2) Krize teğet geçen filmler: Bu grubun başlığı için başbakanın veciz ifadesiyle oynamayı seçtik. Kastettiğimiz, bireylerin gerçek yaşam koşullarını sergileyen, ancak bunların altında yatan nedenler konusunda herhangi bir imâda bulunmayan ya da bu nedenlerin yerine başkalarını ikame eden filmler. Temel örneğimiz ise, Mickey Rouke’un muhteşem dönüşüyle de ön plana çıkan Güreşçi (The Wrestler). Bir dönem yıldız olmuş Amerikan güreşçisi kahramanımız, artık ‘öteki’ Amerika’nın vatandaşlarından biridir. Kaldığı karavanın kirasını bile ödeyemez, saat başı mesai karşılığı süpermarkette çalışır.
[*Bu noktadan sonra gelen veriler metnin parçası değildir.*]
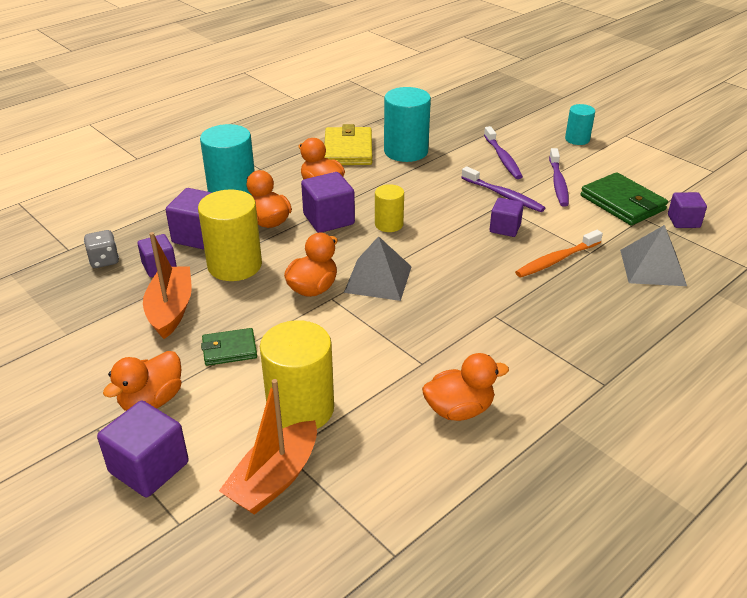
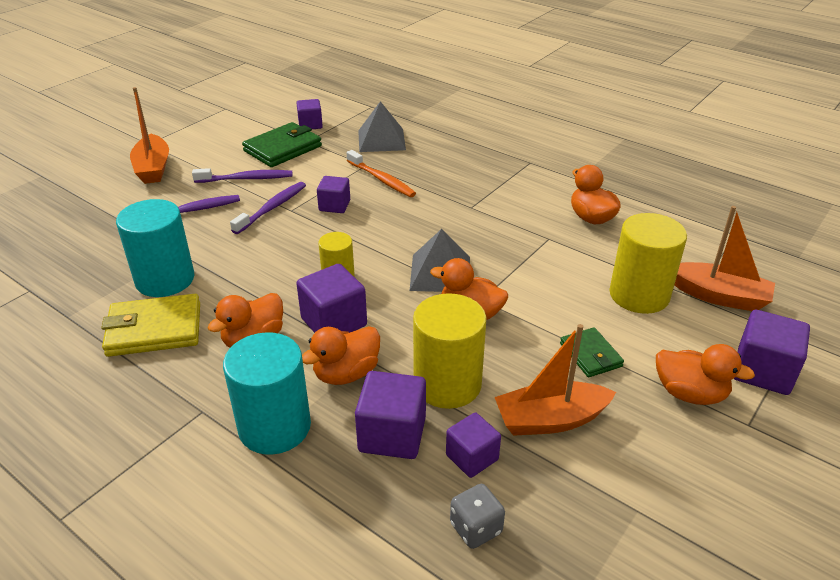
camera: 100 degrees left, 0 degrees up
turquoise cylinder [565,104,595,145] -> orange boat [130,87,169,184]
Ancak film,  özyıkıma sürüklenen kahramanının içinde yer aldığı ‘erkeklik krizi’ aracılığıyla bu yaşam koşullarının üzerini örter.

3) Karaşın filmler: Sinemanın geçerliliğini yitirmeyen türlerinden ‘kara filmden’ (film noir) ayırmak için, bu gruba Ece Ayhan’ın ifadesini yeğledik. Sanırım bu başlık neyi kastettiğimiz ifade ediyor. Bu konuda Avrupa sinemasının sicili daha temiz görünüyor. En azından ustaların son filmlerini anabiliriz: İşte Özgür Dünya (Ken Loach) ve Lorna’nın Sessizliği (Dardenne Kardeşler). Ama artık Leonard Cohen’in şarkısında belirttiği gibi, “demokrasi Amerika’ya da geliyor” gibi. Mouchette’in ve Rosetta’nın ‘karaşın’ kızkardeşi, aynı zamanda Umberto D.’nin güzel torunu Wendy ve hüzünlü köpeği Lucy, Hollywood İmparatorluğunda bir şeylerin çürümekte olduğunu bizlere hatırlatıyor. Wendy ve Lucy’yi bulup izlemekte yarar var.